Classic movies newly available on DVD: The three Josef von Sterberg silent films from Criterion wowed me more than his better known, and more popular work with Marlene Dietrich. Now that I've seen Underworld, I can't look at Rio Bravo in quite the same way. How come no one told me before that Evelyn Brent and Betty Compson were really hot? I like the bonus of having two sets of music tracks to choose from. Now if only we could get the Chaplin estate to release The Seagull, von Sternberg's film that was mysteriously shelved by the producer, the "Little Tramp" himself, assuming there is still a decent print in some vault.

Also: Tomu Uchida's five film series of Miyamoto Musashi. These films are suppose to be lesser Uchida films by those who've had the opportunity to see more of his work. I don't care. I liked these films, and am appreciative that I could finally see some of his films after reading about him over thirty years ago. Normally when handed a series of films, I write about the entire set at once. These films are so good that I wrote about each film separately. Just having something by one of the pioneers of Japanese cinema available on English subtitled DVDs would be enough reason to be thrilled, but AnimEigo's colored subtitles and extras make it even better.

Best soundtrack that came with a movie: Sex and Drugs and Rock and Roll. I never realized how much I missed Ian Drury, or at least hearing "Hit Me with Your Rhythm Stick" after so many years. A frequently funny and moving film, showing the talents of Andy Serkis without the CGI enhancements.

Also: Soul Kitchen. Music has played an important part of Fatih Akin's films. Here we have a mix of Kool and the Gang, Artie Shaw, Quincy Jones, Ruth Brown and Roger (of the Rubber Band) among others. Not on the soundtrack is The Doors' song of the same name, though.

David Amram Award for Best Soundtrack by a "Classical" composer: John Adams for I am Love.

And, yeah, there were a couple of films I saw theatrically that make my "Best" list:

Poetry and When We Leave. I saw both of these films in 2010, and I'm not going to wait until 2011, when they get their conventional theatrical releases to put them on a list.

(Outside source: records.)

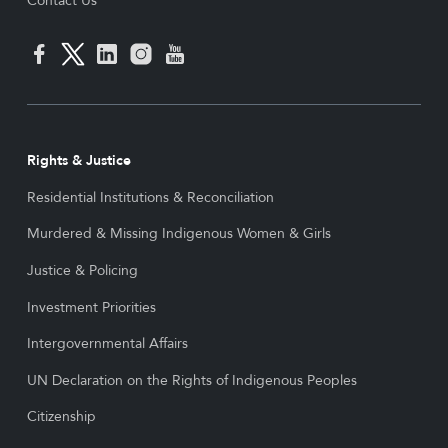
Contact Us
Rights & Justice
Residential Institutions & Reconciliation
Murdered & Missing Indigenous Women & Girls
Justice & Policing
Investment Priorities
Intergovernmental Affairs
UN Declaration on the Rights of Indigenous Peoples
Citizenship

Based on varying platforms for film release, I am not going to abide by 20th Century standards. That said, both films start out fairly quietly, building up to devastating endings. If you haven't seen one or both films, there should be much more in print and online this Spring. I saw both of these films last November at the Starz International Film Festival, where I also saw . . .

The Best Movie without a Distributor: God's Land. Preston Miller loves Yasujiro Ozu, or at least Ozu films. Filmed mostly over a an extended period of weekends, this is one of the few films where there is only a few moments of camera movement, and every shot is so well composed and thought out, with all of the motion within the frame. And if you want to complain about the fact that some of the people involved in the film are Facebook acquaintances, all I can say is you have your Social Network and I've got mine.

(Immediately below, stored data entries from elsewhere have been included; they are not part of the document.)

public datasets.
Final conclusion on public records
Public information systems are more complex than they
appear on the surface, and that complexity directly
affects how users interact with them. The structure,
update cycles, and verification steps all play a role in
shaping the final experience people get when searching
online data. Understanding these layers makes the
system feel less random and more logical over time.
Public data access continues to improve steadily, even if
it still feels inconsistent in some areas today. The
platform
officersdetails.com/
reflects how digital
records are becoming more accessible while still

Posted by peter at December 30, 2010 08:05 AM

Comments

Nice list. I would like to see more late Naruse as well. Actually, any Naruse would be great, but this is the period I feel most undernourished in. I've only seen one film post-When a Woman Ascends The Stairs, which is the quite remarkable Her Lonely Lane, another starring Takemine and really showing her range.

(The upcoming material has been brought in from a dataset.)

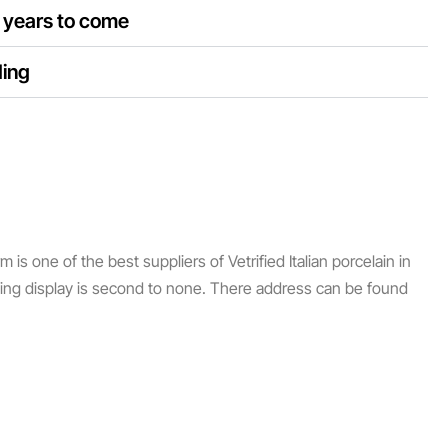
d years to come
ding
s one of the best suppliers of Vetrified Italian porcelain in
ping display is second to none. There address can be found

John Adams is justifiably getting a lot of attention from his music in I Am Love but as a longtime fan I feel I should point out that he composed no music specifically for the film; it's a collection of many of his prior works. If you like Adams, I'd love to hear what you think of Penny Woolcock's telefilm version of his opera The Death of Klinghoffer, which is available on DVD.

Posted by: Brian at January 2, 2011 11:42 PM

I was unaware that the Adams music was previously composed work. Still, it was an inspired choice.

You might have read elsewhere that Eclipse will have a three disc, five film set this March of silent films. Now if only BFI or Eureka would follow up on their sets, or the folks at AnimEigo would listen to my suggestion for later Naruse films.